**Testo estratto**
La libreria, anche piccola, offre oggi, a differenza di un tempo, un’organizzazione self service che permette al lettore di girare tra i libri, palpeggiarli, prenderli e riporli senza dover ricorrere al libraio. Spesso senza neppure salutare. Da sconosciuto a sconosciuti.
È stata la grande rivoluzione degli anni ’70, l’innovazione che ha segnato il successo delle Librerie Feltrinelli; per poi divenire lo standard di ogni libreria, anche piccolissima.[i]
Nell’immaginario, quantomeno, ma anche nella realtà della libreria che, invece può anche essere il grande store dove trascorrere del tempo avendo a disposizione un salottino, il bar, dove non si vendono solo libri ma anche oggetti di contorno vari, lucine da lettura, penne e pupazzetti, T-shirt, borse, gadget diversi; dove possiamo anche fermarci a pranzare. Come richiede la sopravvivenza economica.
Ci avete mai fatto caso? Raramente, nella libreria di questo tipo si socializza con il libraio, che ben difficilmente può regalarsi e regalarci il suo tempo e la sua competenza (come amerebbe, immagino), travolto com’è dalle file alla cassa, dalla sistemazione degli scaffali, dalla relazione con “il pubblico” (ormai minoranza il lettore noto, il frequentatore abituale) cui rispondere in merito alla disponibilità di un libro: interrogando il computer, ovviamente; le dimensioni del grande Store non consentono ad alcun “libraio” di conoscere momento per momento cosa c’è “in casa”.
Torniamo dunque alla domanda: cos’è una libreria?
È un negozio dove si vendono libri, dimensionato per servire un certo territorio e un certo numero di potenziali clienti. Ergo, un’attività commerciale economicamente non sostenibile dal singolo libraio, nei piccoli Comuni (vale a dire nella maggior parte dei Comuni italiani) e nell’indipendenza. Dunque, poco diffusa sul territorio.
Ma c’è un’altra domanda: Cos’è un libro? Lasciando da parte più di una domanda sulla nostra editoria – vogliamo ricordare “Mondazzoli”? Sono trascorsi alcuni anni, era, credo, il 2015-16, ma potrei sbagliami; dovrebbe essere ormai possibile una riflessione su come sono andate-stanno andando le cose. Caso vuole, come segnala Il Libraio.it, che, proprio dal 2017…
…”al gruppo Mondadori manca la vittoria del premio Strega, in cui nel quindicennio precedente, non senza polemiche, aveva dominato o quasi con le sue case editrici. Ed è dallo stesso anno, quando a trionfare al Ninfeo di Villa Giulia fu Paolo Cognetti con Le otto montagne, che Einaudi non porta a casa l’ambito riconoscimento.”[ii]
Strana merce il libro. Una merce che da un lato vive di vita propria mentre, dall’altro, è il risultato di una catena produttiva che viene richiesta di combinare materiali diversi, tecniche complesse, procedure da incubo, indipendenti da ciò che le pagine del libro conterranno; soprattutto indipendenti dal fatto che, dato un fuoco d’artificio del momento, quelle pagine sappiano poi, come necessario, vivere di vita propria.

**Compito assegnato 1**
Rispondi a queste domande sul brano sulle librerie:
(a) In quale decennio avvenne la grande rivoluzione dell'organizzazione self service nelle librerie?
(b) In quali Comuni la libreria è un'attività non sostenibile dal singolo libraio?
(c) Secondo la citazione da Il Libraio.it, chi trionfò al Ninfeo di Villa Giulia, e con quale libro?

**Dati mostrati**

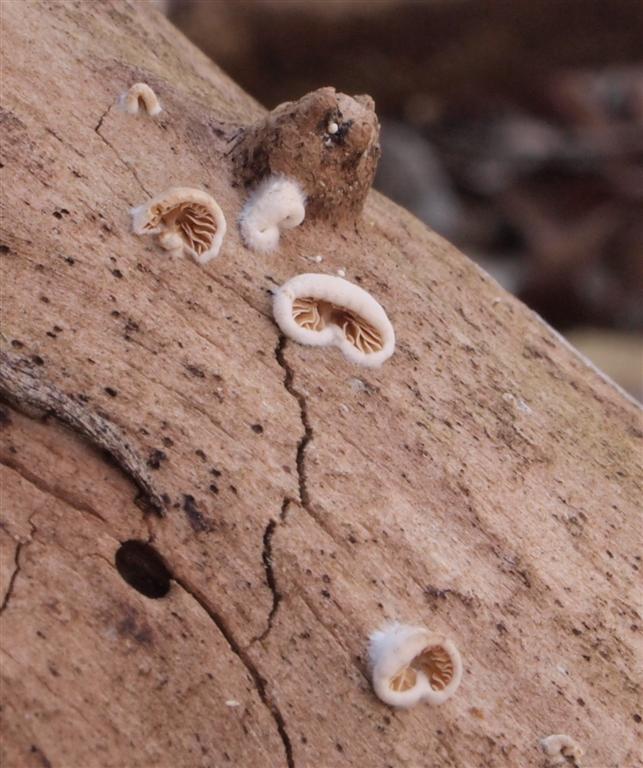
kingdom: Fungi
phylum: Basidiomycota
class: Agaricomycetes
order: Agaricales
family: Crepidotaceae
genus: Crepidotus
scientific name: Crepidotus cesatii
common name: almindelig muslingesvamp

**Compito assegnato 2**
Per favore, aggiorna il tratto dell'elenco che va dalla riga con "order: Agaricales" fino alla fine dell'elenco, sostituendo "scientific name" con "binomial name" e lasciando invariato tutto il resto. Riporta soltanto queste righe.

**Soluzione scritta 1**
(a) Negli anni '70.
(b) Nei piccoli Comuni, cioè nella maggior parte dei Comuni italiani.
(c) Paolo Cognetti, con Le otto montagne.

**Soluzione scritta 2**
order: Agaricales
family: Crepidotaceae
genus: Crepidotus
binomial name: Crepidotus cesatii
common name: almindelig muslingesvamp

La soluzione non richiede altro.